Getting started with census2020download
Source:vignettes/census2020download.Rmd
census2020download.RmdWhat this package does
census2020download is a small set of helper functions
used by the EJAM package.
It downloads the 2020 Census redistricting (PL94-171) files for US
states, DC, and Puerto Rico — plus the Demographic and Housing
Characteristics (DHC) files for the Island Areas (VI, GU, MP, AS) — then
unzips, reads, and reshapes them into compact
data.tables.
The full pipeline has four steps, wrapped by the single function
census2020_get_data():
-
census2020_download()— fetch the zip files from the Census Bureau -
census2020_unzip()— unzip the data and geographic header files -
census2020_read()— read and merge the pipe-delimited files -
census2020_clean()— rename columns, compute total area, subset
The one-call pipeline
census2020_get_data() runs all four steps. Try it with a
couple of small states so the download is quick:
blocks <- census2020_get_data(c("DE", "DC"))
dim(blocks)
head(blocks)By default it returns the columns blockfips,
lat, lon, pop, and
area (area in square meters). To keep every available
column — including the race/ethnicity breakdown — pass
cols_to_keep = "all":
blocks_all <- census2020_get_data(c("DE", "DC"), cols_to_keep = "all")
# The race/ethnicity subgroups sum exactly to the total block population:
groups <- c("hisp", "nhwa", "nhba", "nhaiana", "nhaa",
"nhnhpia", "nhotheralone", "nhmulti")
all.equal(blocks_all$pop, rowSums(blocks_all[, ..groups]))Controlling downloads
-
folder— where zip files are saved (default: a temporary directory). -
overwrite = FALSE— skip downloading any zip already present infolder. -
timeout— seconds before an individual download times out (default 180).

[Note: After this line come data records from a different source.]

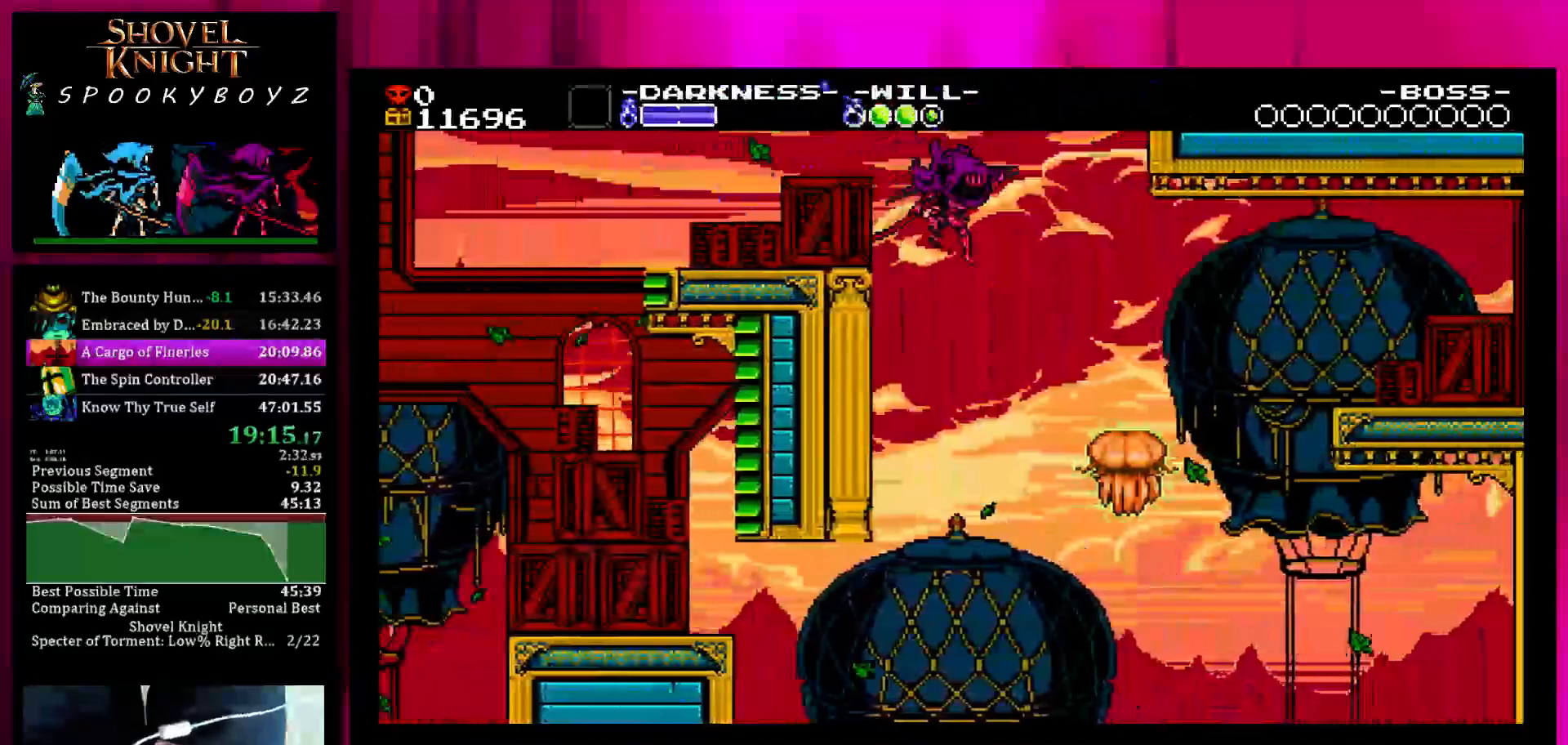
{"buttons": [], "left_stick": "right", "right_stick": "center", "events": [[183, "SQUARE", "up"], [267, "TRIANGLE", "down"], [467, "TRIANGLE", "up"]]}
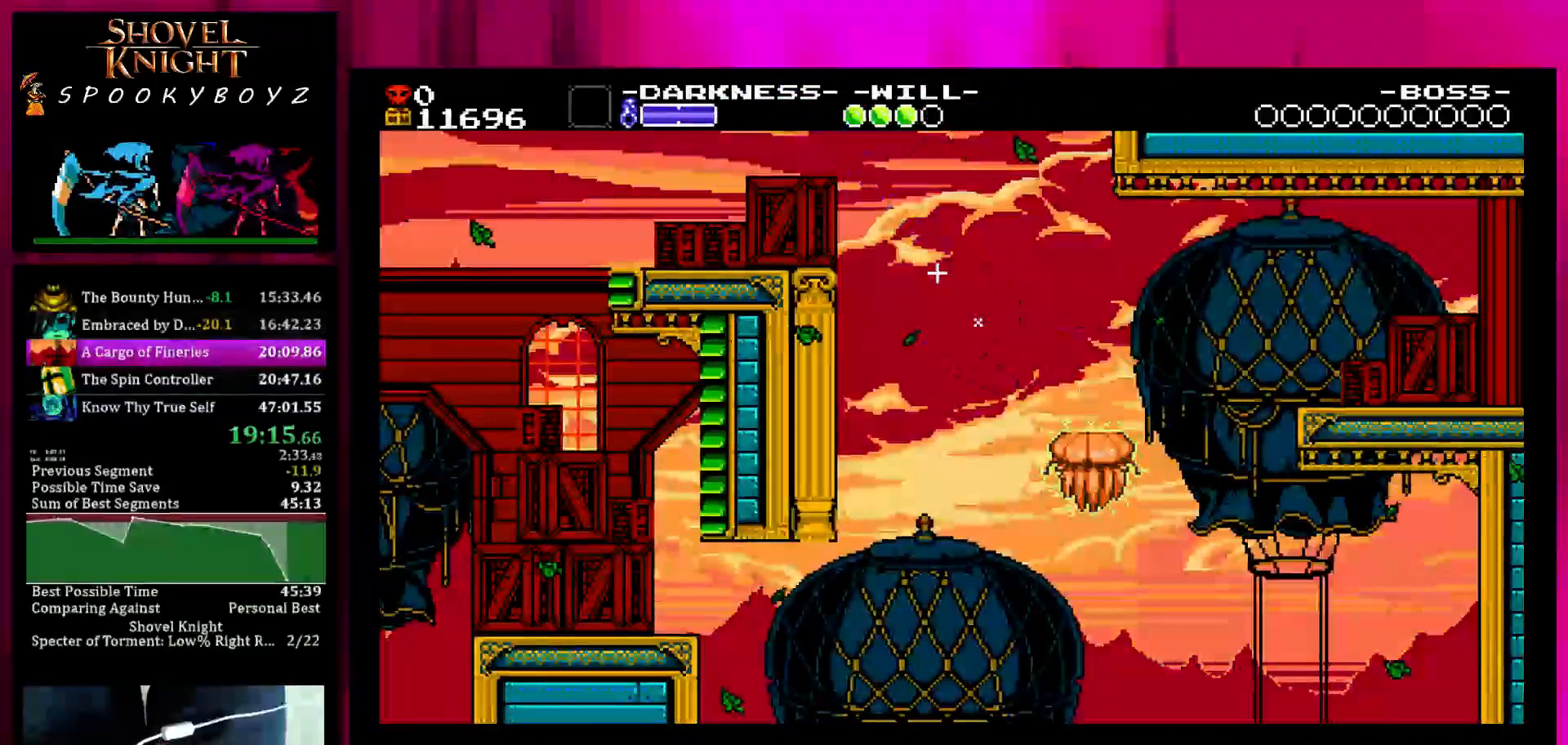
{"buttons": ["TRIANGLE"], "left_stick": "right", "right_stick": "center", "events": [[467, "TRIANGLE", "down"]]}
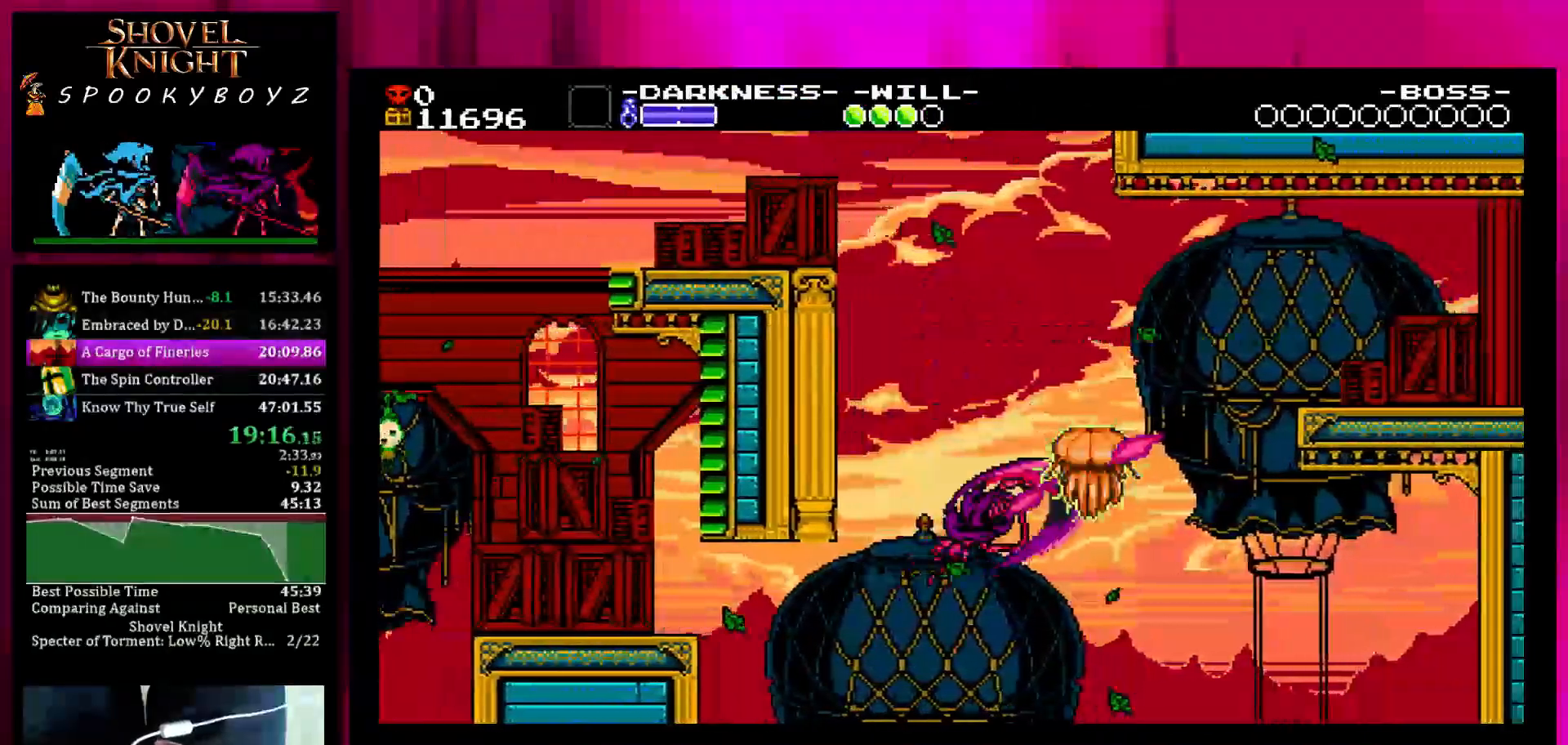
{"buttons": [], "left_stick": "right", "right_stick": "center", "events": [[367, "TRIANGLE", "up"]]}
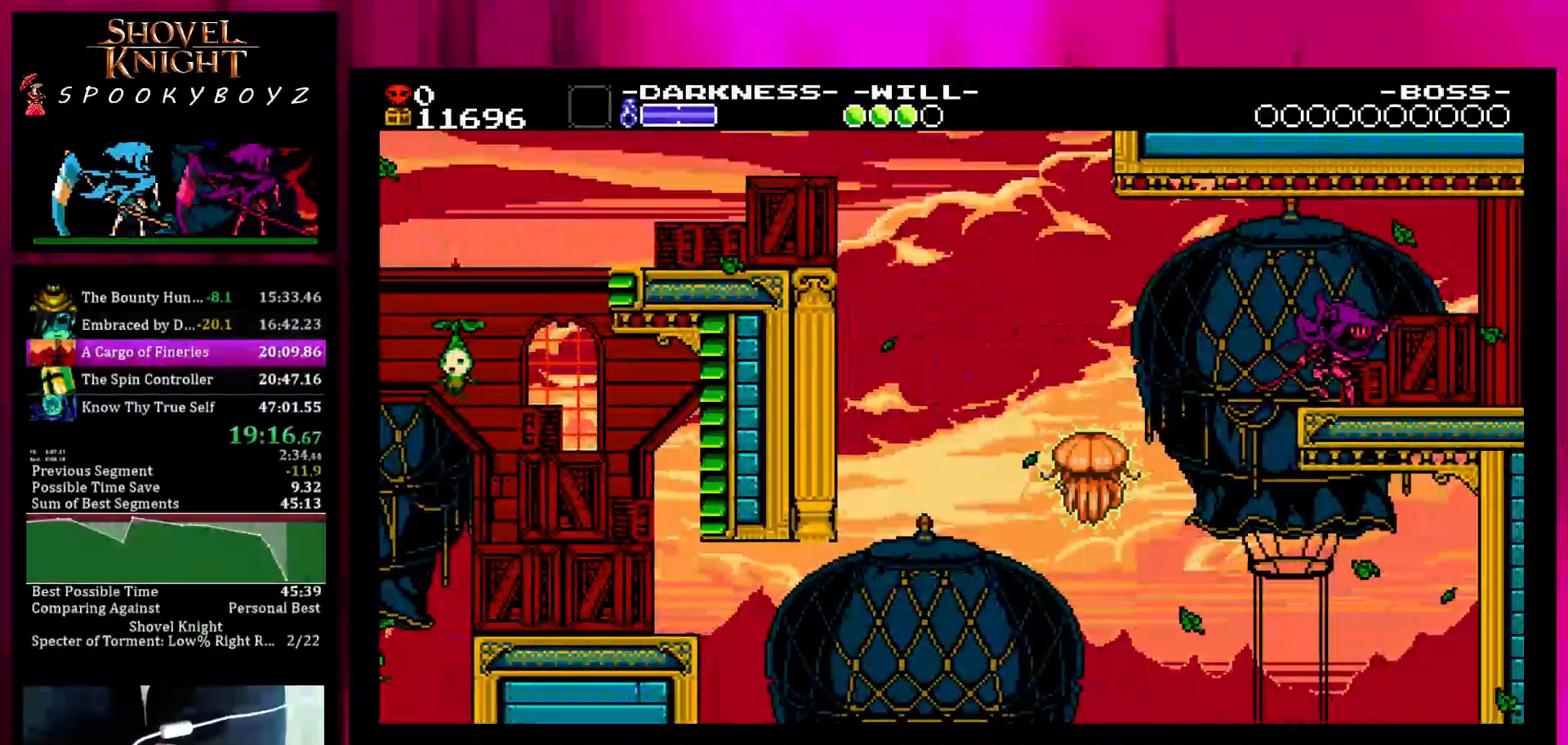
{"buttons": [], "left_stick": "right", "right_stick": "center", "events": []}
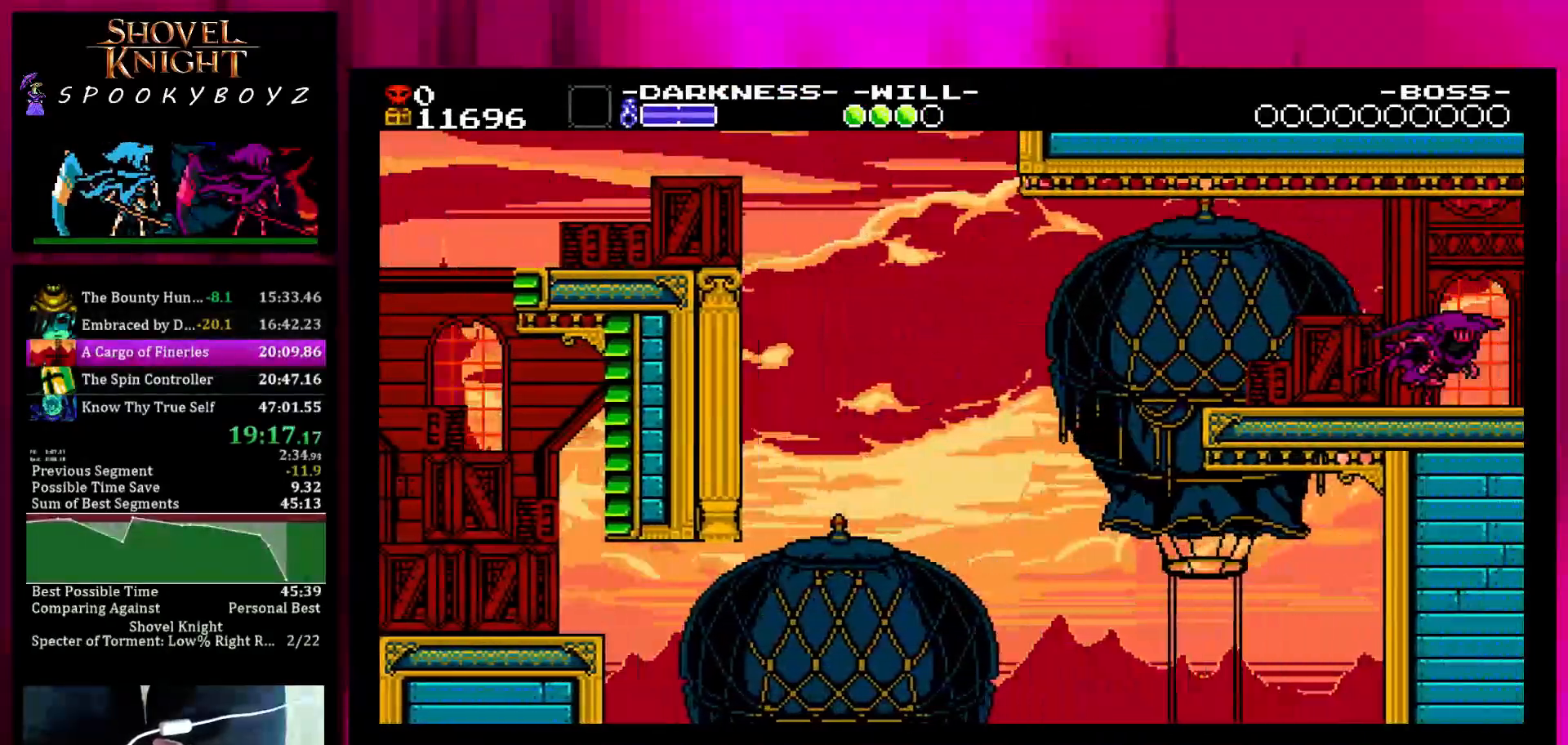
{"buttons": [], "left_stick": "right", "right_stick": "center", "events": []}
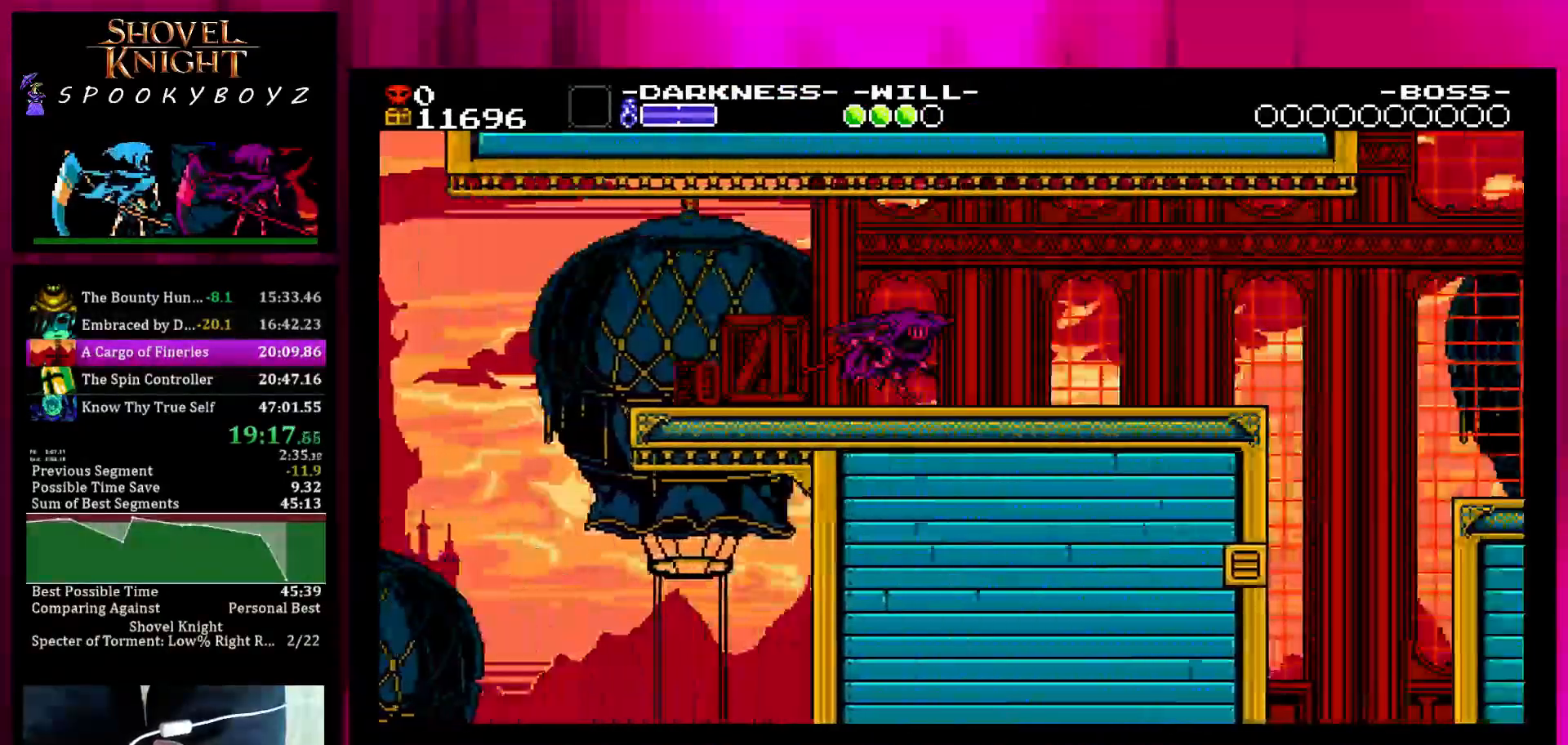
{"buttons": [], "left_stick": "right", "right_stick": "center", "events": []}
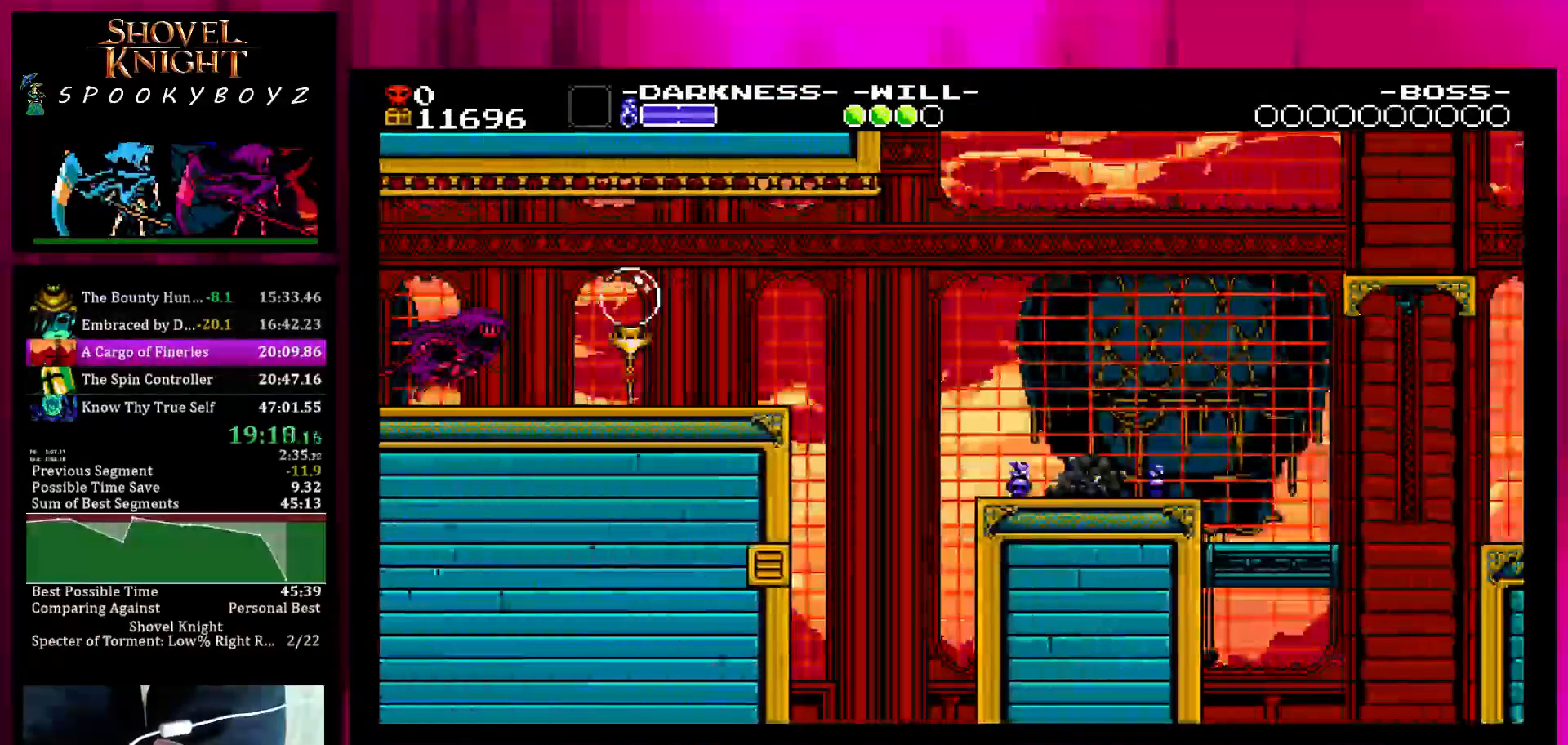
{"buttons": [], "left_stick": "right", "right_stick": "center", "events": [[83, "SQUARE", "down"], [183, "SQUARE", "up"]]}
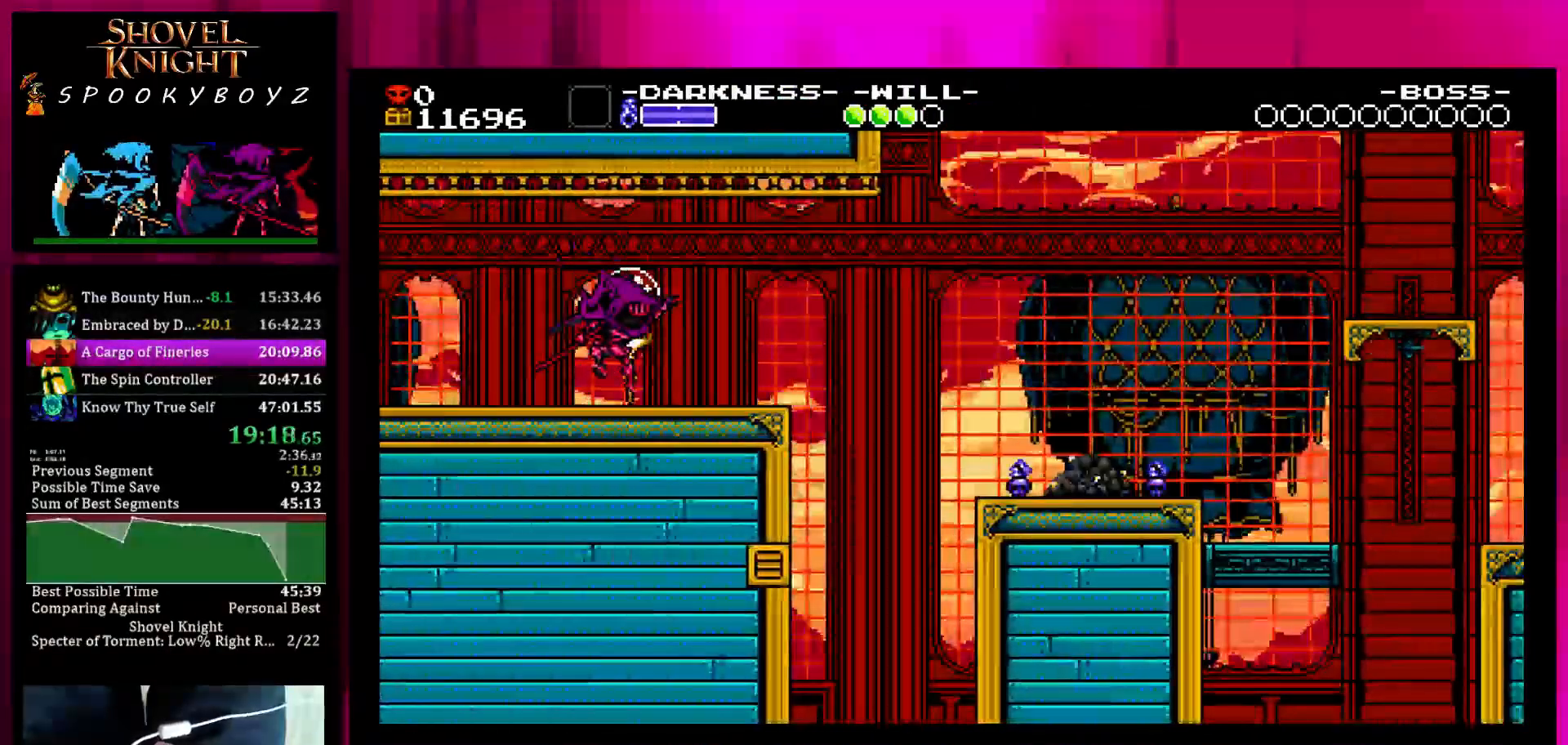
{"buttons": ["SQUARE"], "left_stick": "right", "right_stick": "center", "events": [[483, "SQUARE", "down"]]}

blocks <- census2020_get_data(
c("DE", "DC"),
folder = "~/census2020zip",
overwrite = FALSE,
timeout = 300
)Building the EJAM data tables
census2020_save_datasets() splits the cleaned blocks
into the five tables EJAM uses, and computes each block’s population
weight within its parent block group:
tables <- census2020_save_datasets(blocks)
names(tables)
#> "bgid2fips" "blockid2fips" "blockpoints" "blockwts" "quaddata"Island Areas
Block-level data are not published for the Island Areas, so these come at block-group resolution via a dedicated helper:
islands <- census2020_get_data_islandareas() # VI, GU, MP, AScensus2020_get_data() can also accept a mix of mainland
states and Island Areas and will dispatch each to the appropriate
reader.
Technical references
See the help for ?census2020_read for links to the
Census Bureau technical documentation describing the files, tables, and
variables.